可悲,面对如此屈辱惨事,蔡铭权这条名犬,腆脸不知对错,却在沾沾自喜什么,即将要到手的千亿巨额投资!
“夏医生,夏医生,省外事办的王主任,也在现场,正跟外宾交涉着。今天这事,真不是我蔡铭权擅做主张,这里面,可还有上面的统战工作考量……”
嚯!
夏凡原地站住,冷冷扫视了蔡铭权一眼:“给你们三分钟,三分钟内,这些狗屁外宾,若还敢披着那身兽皮在这里耀武扬威,我会让你们这些官知道,什么叫匹夫之怒,血溅五步。
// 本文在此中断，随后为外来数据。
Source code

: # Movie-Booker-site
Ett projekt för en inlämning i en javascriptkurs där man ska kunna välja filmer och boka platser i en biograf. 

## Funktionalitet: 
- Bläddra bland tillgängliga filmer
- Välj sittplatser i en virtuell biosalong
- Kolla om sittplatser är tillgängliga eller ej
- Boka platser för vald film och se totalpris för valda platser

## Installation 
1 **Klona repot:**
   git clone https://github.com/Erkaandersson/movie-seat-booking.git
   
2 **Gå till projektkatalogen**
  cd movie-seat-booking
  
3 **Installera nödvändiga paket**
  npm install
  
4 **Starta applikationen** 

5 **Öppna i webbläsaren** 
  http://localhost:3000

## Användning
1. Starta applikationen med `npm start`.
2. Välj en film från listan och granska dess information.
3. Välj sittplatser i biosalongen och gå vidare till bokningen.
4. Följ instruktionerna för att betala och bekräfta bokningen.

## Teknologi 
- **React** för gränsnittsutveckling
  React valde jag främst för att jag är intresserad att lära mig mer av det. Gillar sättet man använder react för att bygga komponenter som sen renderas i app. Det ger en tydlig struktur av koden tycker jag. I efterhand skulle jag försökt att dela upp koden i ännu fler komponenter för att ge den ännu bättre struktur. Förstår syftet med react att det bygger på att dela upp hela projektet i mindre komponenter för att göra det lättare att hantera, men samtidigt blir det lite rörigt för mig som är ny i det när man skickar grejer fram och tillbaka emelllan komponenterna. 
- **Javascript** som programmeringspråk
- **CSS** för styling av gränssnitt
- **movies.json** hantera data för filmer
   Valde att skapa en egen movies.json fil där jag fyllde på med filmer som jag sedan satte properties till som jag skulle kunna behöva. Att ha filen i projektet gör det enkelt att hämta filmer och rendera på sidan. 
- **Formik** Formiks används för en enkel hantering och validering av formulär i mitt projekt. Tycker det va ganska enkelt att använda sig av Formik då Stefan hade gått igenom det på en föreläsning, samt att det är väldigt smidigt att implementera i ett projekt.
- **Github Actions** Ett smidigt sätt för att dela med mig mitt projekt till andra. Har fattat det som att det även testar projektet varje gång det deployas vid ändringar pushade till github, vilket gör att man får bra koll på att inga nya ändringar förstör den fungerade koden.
我今天,其他什么也不想理会,就只打算,做一个,彻头彻尾的匹夫,懂?”
这一眼,看傻眼了蔡铭权这帮大小官员陪客。
这一声,听呆了这些,从来只把眼睛放屁股上的政客,从来只为个人屁股底下位置着想的软骨头。
外事办的一名工作人员这时快步赶上来,像是得了领导的什么新指令,特意前来传达。
只是还不等开口,就被夏凡冷冷一眼扫视,惊得什么话也讲不出来。
尤其夏凡那一句,只打算做一个,彻头彻尾的匹夫!还当众威胁说,匹夫之怒,血溅五步!
蹬蹬蹬蹬……
这名工作人员,也不多废话,直接转身,向领导跑去。
“怎么回事?这个捣乱的人是谁?蔡铭权为什么不让人直接把他抓起来?”领导不忿之极,威严大受侵犯,已经是出离愤怒中。
概因,其才跟原井财团方谈妥,无论如何,排除一切干扰,消除一切不良后续隐患,百分百配合外宾团队,为原井财团主席,原井次郎先生的病情,保驾护航,确保这场假戏,能一直将演下去。